• _Information given_:
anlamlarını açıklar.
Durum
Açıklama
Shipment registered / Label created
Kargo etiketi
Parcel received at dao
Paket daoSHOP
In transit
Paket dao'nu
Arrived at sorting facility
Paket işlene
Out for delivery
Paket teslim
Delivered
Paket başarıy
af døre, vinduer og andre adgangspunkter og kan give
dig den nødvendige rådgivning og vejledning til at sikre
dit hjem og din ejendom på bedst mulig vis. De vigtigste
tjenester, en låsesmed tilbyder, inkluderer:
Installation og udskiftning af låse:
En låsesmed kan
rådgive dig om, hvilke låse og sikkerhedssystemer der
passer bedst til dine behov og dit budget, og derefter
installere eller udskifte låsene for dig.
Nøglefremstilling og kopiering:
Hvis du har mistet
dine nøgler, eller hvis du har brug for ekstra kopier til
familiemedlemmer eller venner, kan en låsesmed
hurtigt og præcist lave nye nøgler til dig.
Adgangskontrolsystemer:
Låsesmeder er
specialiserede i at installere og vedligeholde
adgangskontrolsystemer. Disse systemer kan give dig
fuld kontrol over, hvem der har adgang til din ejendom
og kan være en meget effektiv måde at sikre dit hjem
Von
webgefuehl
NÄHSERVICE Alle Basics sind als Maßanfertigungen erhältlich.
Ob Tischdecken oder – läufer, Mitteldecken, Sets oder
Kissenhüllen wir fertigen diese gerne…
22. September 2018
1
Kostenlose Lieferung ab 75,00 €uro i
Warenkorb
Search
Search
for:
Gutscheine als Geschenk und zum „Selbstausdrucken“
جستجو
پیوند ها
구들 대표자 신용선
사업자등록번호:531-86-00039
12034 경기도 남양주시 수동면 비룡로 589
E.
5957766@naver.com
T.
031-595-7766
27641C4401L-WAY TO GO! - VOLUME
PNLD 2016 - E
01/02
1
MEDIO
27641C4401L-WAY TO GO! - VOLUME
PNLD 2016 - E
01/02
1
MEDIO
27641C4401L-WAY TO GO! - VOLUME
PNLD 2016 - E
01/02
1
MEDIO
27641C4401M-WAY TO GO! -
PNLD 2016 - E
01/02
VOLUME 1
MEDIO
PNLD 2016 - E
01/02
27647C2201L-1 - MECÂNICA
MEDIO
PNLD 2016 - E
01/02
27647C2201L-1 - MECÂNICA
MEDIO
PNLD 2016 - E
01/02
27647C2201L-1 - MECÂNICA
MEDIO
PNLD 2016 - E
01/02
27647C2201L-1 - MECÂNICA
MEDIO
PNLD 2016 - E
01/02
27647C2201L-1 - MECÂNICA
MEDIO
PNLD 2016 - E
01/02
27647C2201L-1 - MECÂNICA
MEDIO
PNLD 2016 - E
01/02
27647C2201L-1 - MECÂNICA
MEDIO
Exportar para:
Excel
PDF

• _What is needed_: The data must be printed verbatim, line by line.

• _Answer to this task_:
anlamlarını açıklar.
Durum
Açıklama
Shipment registered / Label created
Kargo etiketi
Parcel received at dao
Paket daoSHOP
In transit
Paket dao'nu
Arrived at sorting facility
Paket işlene
Out for delivery
Paket teslim
Delivered
Paket başarıy
af døre, vinduer og andre adgangspunkter og kan give
dig den nødvendige rådgivning og vejledning til at sikre
dit hjem og din ejendom på bedst mulig vis. De vigtigste
tjenester, en låsesmed tilbyder, inkluderer:
Installation og udskiftning af låse:
En låsesmed kan
rådgive dig om, hvilke låse og sikkerhedssystemer der
passer bedst til dine behov og dit budget, og derefter
installere eller udskifte låsene for dig.
Nøglefremstilling og kopiering:
Hvis du har mistet
dine nøgler, eller hvis du har brug for ekstra kopier til
familiemedlemmer eller venner, kan en låsesmed
hurtigt og præcist lave nye nøgler til dig.
Adgangskontrolsystemer:
Låsesmeder er
specialiserede i at installere og vedligeholde
adgangskontrolsystemer. Disse systemer kan give dig
fuld kontrol over, hvem der har adgang til din ejendom
og kan være en meget effektiv måde at sikre dit hjem
Von
webgefuehl
NÄHSERVICE Alle Basics sind als Maßanfertigungen erhältlich.
Ob Tischdecken oder – läufer, Mitteldecken, Sets oder
Kissenhüllen wir fertigen diese gerne…
22. September 2018
1
Kostenlose Lieferung ab 75,00 €uro i
Warenkorb
Search
Search
for:
Gutscheine als Geschenk und zum „Selbstausdrucken“
جستجو
پیوند ها
구들 대표자 신용선
사업자등록번호:531-86-00039
12034 경기도 남양주시 수동면 비룡로 589
E.
5957766@naver.com
T.
031-595-7766
27641C4401L-WAY TO GO! - VOLUME
PNLD 2016 - E
01/02
1
MEDIO
27641C4401L-WAY TO GO! - VOLUME
PNLD 2016 - E
01/02
1
MEDIO
27641C4401L-WAY TO GO! - VOLUME
PNLD 2016 - E
01/02
1
MEDIO
27641C4401M-WAY TO GO! -
PNLD 2016 - E
01/02
VOLUME 1
MEDIO
PNLD 2016 - E
01/02
27647C2201L-1 - MECÂNICA
MEDIO
PNLD 2016 - E
01/02
27647C2201L-1 - MECÂNICA
MEDIO
PNLD 2016 - E
01/02
27647C2201L-1 - MECÂNICA
MEDIO
PNLD 2016 - E
01/02
27647C2201L-1 - MECÂNICA
MEDIO
PNLD 2016 - E
01/02
27647C2201L-1 - MECÂNICA
MEDIO
PNLD 2016 - E
01/02
27647C2201L-1 - MECÂNICA
MEDIO
PNLD 2016 - E
01/02
27647C2201L-1 - MECÂNICA
MEDIO
Exportar para:
Excel
PDF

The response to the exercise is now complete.